RI News. Purwokerto – Di tengah hiruk-pikuk acara Halal Bihalal pasca-Lebaran yang biasanya digelar secara besar-besaran, sekelompok pensiunan eselon dua Kabupaten Banyumas memilih cara yang lebih hangat dan personal. Mereka menggelar acara silaturahmi Halal Bihalal di Rumah Makan Ndalem Baron, Jalan Raya Baturaden, Purwokerto, pada Senin (13/4/2026) mulai pukul 10.00 WIB.
Acara yang dihadiri para pensiunan beserta pasangannya ini sengaja dikemas sederhana namun penuh makna. Panitia telah menyusun rangkaian kegiatan yang mengalir dari pembukaan, sambutan dan ikrar silaturahim, uraian hikmah silaturahim, foto bersama, ramah tamah, pembagian doorprize, santap siang, hingga penutup.
Acara dibuka dengan lafal basmalah bersama yang dipandu pembawa acara. Koordinator Paguyuban Pensiunan Eselon II Banyumas, IR. Tjutjun Sunarti Rochidie, M.Si., menyampaikan sambutan penuh syukur. “Alhamdulillah kita bisa berkumpul dan bersilaturahim dalam keadaan sehat walafiat. Saya pribadi mengucapkan minal aidzin wal faidzin, mohon maaf lahir dan batin,” ujarnya.

Tjutjun Sunarti, yang dikenal di kalangan wartawan sebagai sosok bersih dan memiliki jiwa sosial tinggi, menjelaskan bahwa acara ini awalnya direncanakan sebagai jalan-jalan ke Yogyakarta. Namun, karena respon antusiasme yang luar biasa dari para anggota, kegiatan diubah menjadi Halal Bihalal. “Ini berkat kebersamaan kita semua. Bagi yang belum menyerahkan dana sosial tahunan sebesar Rp150.000, silakan menemui Bendahara Ibu Titik. Dana tersebut selama dua tahun ini digunakan untuk membantu rekan yang sakit atau meninggal dunia,” tambahnya sambil mengucapkan terima kasih kepada yang telah berkontribusi.
Perwakilan pensiunan, IR. Susanto, yang ditunjuk sebagai pemberi sambutan, mengaku kaget sekaligus bangga dipercaya mewakili rekan-rekannya. “Terima kasih Bu Tjutjun. Mudah-mudahan amal ibadah kita di bulan Ramadhan lalu diterima Allah SWT, dan kita bisa bertemu lagi di Halal Bihalal mendatang,” katanya sebagai senioritas paguyuban.

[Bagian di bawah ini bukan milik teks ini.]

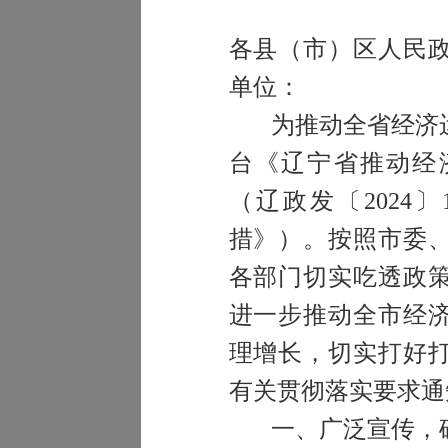
各县（市）区人民
单位：
为推动全省经济
台《辽宁省推动经
（辽政发〔
2024
〕
措》）。按照市委
各部门切实吃透政
进一步推动全市经
理增长，切实打好
有关贯彻落实要求通
一、广泛宣传，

Sesi uraian hikmah silaturahim dan tausiyah diisi Haji Tohari. Ia menekankan bahwa Halal Bihalal bukan sekadar tradisi, melainkan sarat nilai syariat. “Ada silaturahim, ada saling memaafkan, itu semua syariat. Rezeki kita datang dari Allah, dan ada hak orang lain di dalamnya yang harus diselesaikan di dunia ini melalui zakat, infaq, dan sedekah,” jelas Haji Tohari.
Ia juga menyampaikan pesan mendalam tentang kekuatan hati. “Orang kuat bukan yang pandai bergulat, tapi yang mampu mengendalikan kemarahan. Jangan biarkan dendam atau sakit hati membebani hati, apalagi di usia senja seperti ini. Maafkan, delete, dan jangan ingat lagi agar kita tetap sehat jasmani dan rohani,” pungkasnya.
Setelah tausiyah, acara dilanjutkan dengan saling bersalaman dan foto bersama yang diatur pengurus. Kyai Taefur memimpin doa bersama sebagai ungkapan syukur dan harapan agar cita-cita baik para peserta diijabah Allah SWT.
Pada sesi isoma, para undangan menikmati santapan siang yang disediakan. Sebagian peserta juga melaksanakan sholat Dhuhur di mushola yang tersedia di lokasi. Acara semakin meriah dengan sesi tukar kado berisi berbagai barang menarik serta undian doorprize yang diawasi ketat pengurus agar berlangsung adil dan transparan. Beberapa peserta yang berbakat juga menyemarakkan suasana dengan menyanyi di panggung.
Pukul 13.00 WIB, pembawa acara menutup kegiatan dengan bacaan Alhamdulillah, menyatakan acara berjalan sukses dan penuh kehangatan.
Acara ini menjadi bukti bahwa silaturahim di kalangan pensiunan tidak harus mewah, cukup dengan keikhlasan dan kebersamaan untuk menjaga tali persaudaraan tetap erat.